There's a reason why that answer at AskUbuntu has 0 votes: the Synaptics driver is very old code, originally a driver for one specific early touchpad by one specific manufacturer connected in one specific way. Over the years it's been hacked again and again to include other interfaces, other devices by other manufacturers and multitouch. Depending on what else you've got in your system installing it can lead to situations in which none of your input devices work. AFAIK nobody works on it anymore and it's probably going to go away in the near future. Had I noticed this answer in there I would have cautioned you against trying it. Nice for you that it works, but that was risky.
Back when I used synaptics - in Ubuntu 12.04, I think - there were additional options available in the mouse settings if you used that driver. Check whether that's still the case, maybe you can just put a mark in a check box and be done with it.

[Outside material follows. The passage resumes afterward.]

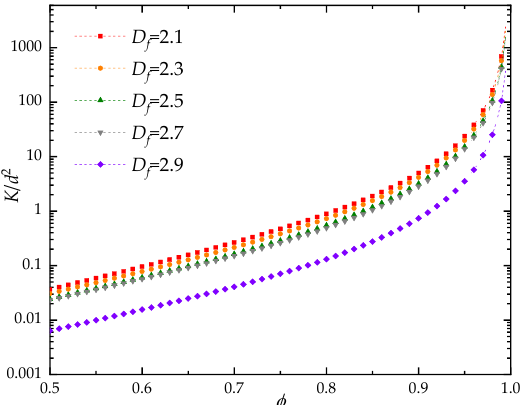
Figure 7. The relationship between fractal dimension and porosity: ( a ) pore fractal dimension; ( b ) tortuosity fractal dimension.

If that's not the case then the easy way to having that setting always active is to put a desktop file in '~/.config/autostart/' which will execute that command when you log in. Open your favourite text editor, cut and paste this block
Code:
[Desktop Entry]
Encoding=UTF-8
Version=0.9.4
Type=Application
Name=Set LockedDrags
Exec=synclient LockedDrags=1
StartupNotify=false
Terminal=false
Hidden=false
and save it as '~/.config/autostart/setLockedDrags.desktop'.